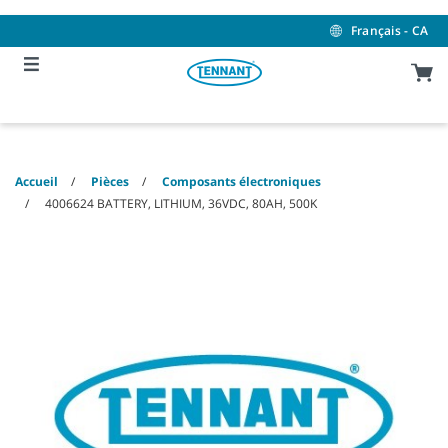
Skip
Skip
to
to
Français - CA
content
navigation
menu
Accueil
Pièces
Composants électroniques
4006624 BATTERY, LITHIUM, 36VDC, 80AH, 500K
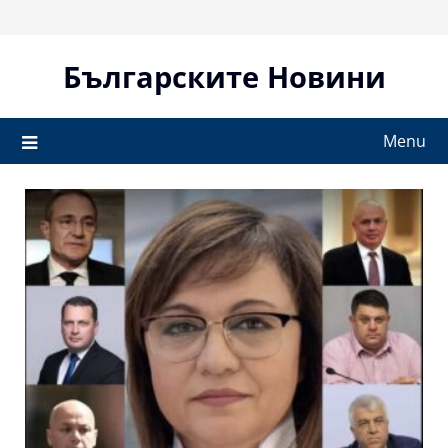
Skip
to
content
Българските Новини
Menu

Task item → Reproduce every text line of the listing above verbatim, in its original order, and omit the pictures.

Task response →
Skip
Skip
to
to
Français - CA
content
navigation
menu
Accueil
Pièces
Composants électroniques
4006624 BATTERY, LITHIUM, 36VDC, 80AH, 500K
Skip
to
content
Българските Новини
Menu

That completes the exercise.